Marvel Studios won't announce any upcoming films until 'Avengers: Endgame' and 'Spider-Man: Far From Home' have been released.

Kevin Feige - President of Marvel Studios - has confirmed that although there is a ''tremendous amount of potential'' for characters and storylines in the Marvel Cinematic Universe fans will have to wait until after Spider-Man releases in July 2019 for any future movie plans.

Speaking to, Feige said: ''As we've been doing for years, we aren't going to announce anything post-'Avengers: Endgame' or 'Spider-Man' until post-'Endgame' and 'Spider-Man'.

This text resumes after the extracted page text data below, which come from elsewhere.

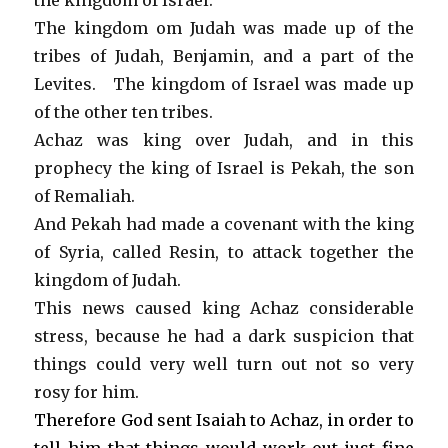
the kingdom of Israel.
The kingdom om Judah was made up of the
tribes of Judah, Benjamin, and a part of the
Levites. The kingdom of Israel was made up
of the other ten tribes.
Achaz was king over Judah, and in this
prophecy the king of Israel is Pekah, the son
of Remaliah.
And Pekah had made a covenant with the king
of Syria, called Resin, to attack together the
kingdom of Judah.
This news caused king Achaz considerable
stress, because he had a dark suspicion that
things could very well turn out not so very
rosy for him.
Therefore God sent Isaiah to Achaz, in order to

''As you know as a fan, there's a tremendous amount of potential and a tremendous amount of additional characters and storylines and groups of characters that we're going to keep playing with.

''And again, that's a testament to Marvel and to the amount of storylines and characters and amazing, amazing runs that have been in the Marvel comics.''

A whole host of new possibilities are now available to Marvel Studio bosses since Disney - who own Marvel - bought 21st Century Fox which means they now have the rights to the X-Men characters, the Fantastic Four and their respective villains among others.

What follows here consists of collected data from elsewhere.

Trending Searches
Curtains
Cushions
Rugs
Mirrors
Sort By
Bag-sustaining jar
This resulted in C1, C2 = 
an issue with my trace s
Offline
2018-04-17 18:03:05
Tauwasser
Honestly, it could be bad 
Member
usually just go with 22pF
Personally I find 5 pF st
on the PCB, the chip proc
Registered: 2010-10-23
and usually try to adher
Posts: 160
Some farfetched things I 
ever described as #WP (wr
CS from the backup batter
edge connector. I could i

The 45-year-old producer previously praised the fan reaction to his latest ensemble movie in the franchise, 2018's 'Avengers: Infinity War', and insisted the reaction was ''exactly'' what the studio wanted from fans when they first planned the movie ''four years'' ago.

Speaking about the movie - as well as the upcoming 'Avengers: Endgame' - Kevin previously said: We did 'Infinity War' and 'Endgame' at the same time, but those have been the longest gestating movies we've ever made.

''Four years now, almost five years. And it was always about delivering on the promise that we had set up. And the way the world received Infinity War was amazing, it was exactly what we wanted.''

Kevin added that he enjoyed playing around with the idea of leaving the movie on a cliffhanger with villain Thanos seemingly being the victor, as he and his crew were tired of the ''predictable'' storyline of the good guy winning.